Date of this Version
Poster, University of Nebraska-Lincoln Research Fair, Spring 2016.
Nutrition has a dramatic effect on animal’s bodies and behaviors as they go through their lives. Looking at the effects of nutrition on captive animals is crucial to providing future animals with better lives. Since captive animals don’t get the variety of food items that they would get in the wild, supplementation is often used to meet the minimum dietary requirements. Looking at how supplementation affects female leopard geckos at breeding size, there were both positive and negative correlations with different supplementations used. After taking body measurements on females over several months on one kind of additional supplement, the control group(C) had the most detrimental effects.

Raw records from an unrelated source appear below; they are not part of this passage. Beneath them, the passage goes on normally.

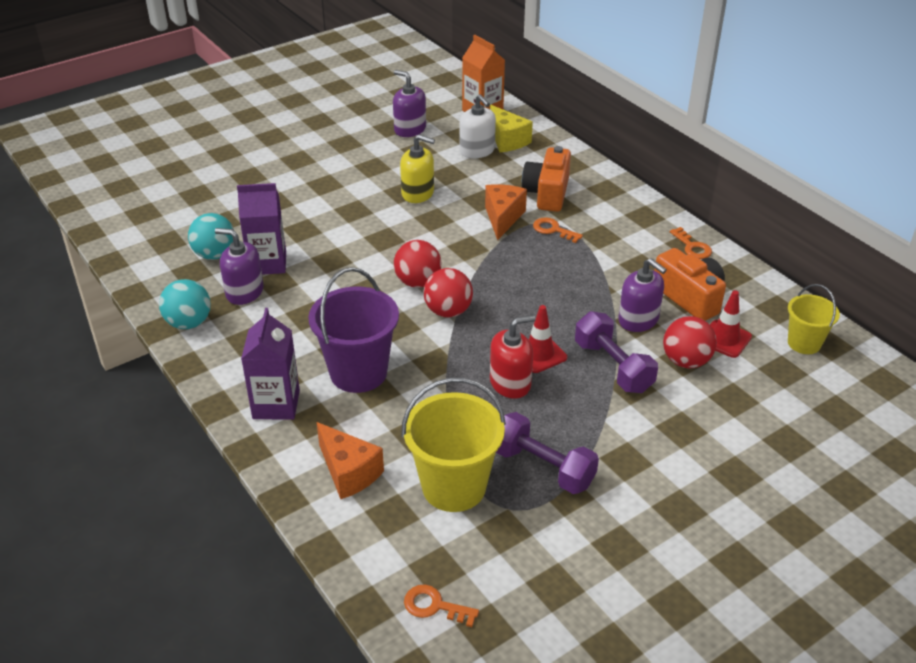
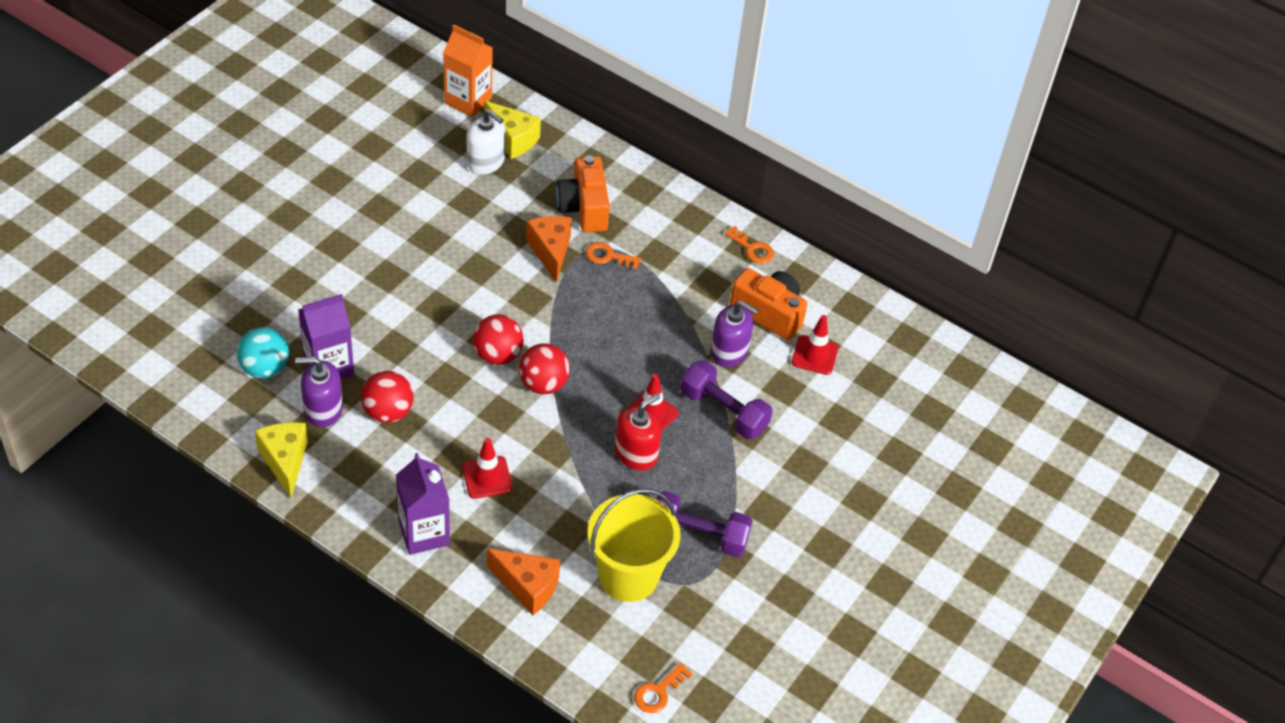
camera: 25 degrees left, 10 degrees up
turquoise ball [159,279,211,329] -> yellow cheese [255,422,308,498]
purple bucket [308,267,399,393] -> red traffic cone [462,438,512,499]
purple soap dispenser [393,70,426,137] -> none
yellow soap dispenser [400,134,435,203] -> none
orange key [404,585,479,627] -> orange key turned 45 degrees counterclockwise [634,663,692,713]
red ball [663,316,717,369] -> red ball moved to [361,371,414,423]
yellow bucket [788,284,840,354] -> none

The control, un-supplemented, group had severe weight loss and consistent diarrhea while the calcium with D3 group(4) began to excrete excess calcium in their fecal matter. The other two groups, calcium(3) and vitamin(2) supplementation, had little to no change in their body mass however group 2 began to exhibit unwanted negative behaviors towards handling and males. Trials of introducing males into the female cages were conducted once a month however copulation didn’t occur at any point throughout the experiment. R2 values gathered through graphing data from female body mass indicate that plain calcium would be the appropriate choice for supplementation; however when not keeping an animal under UVB light and alternating supplementations per feeding, calcium with D3 would be the better choice.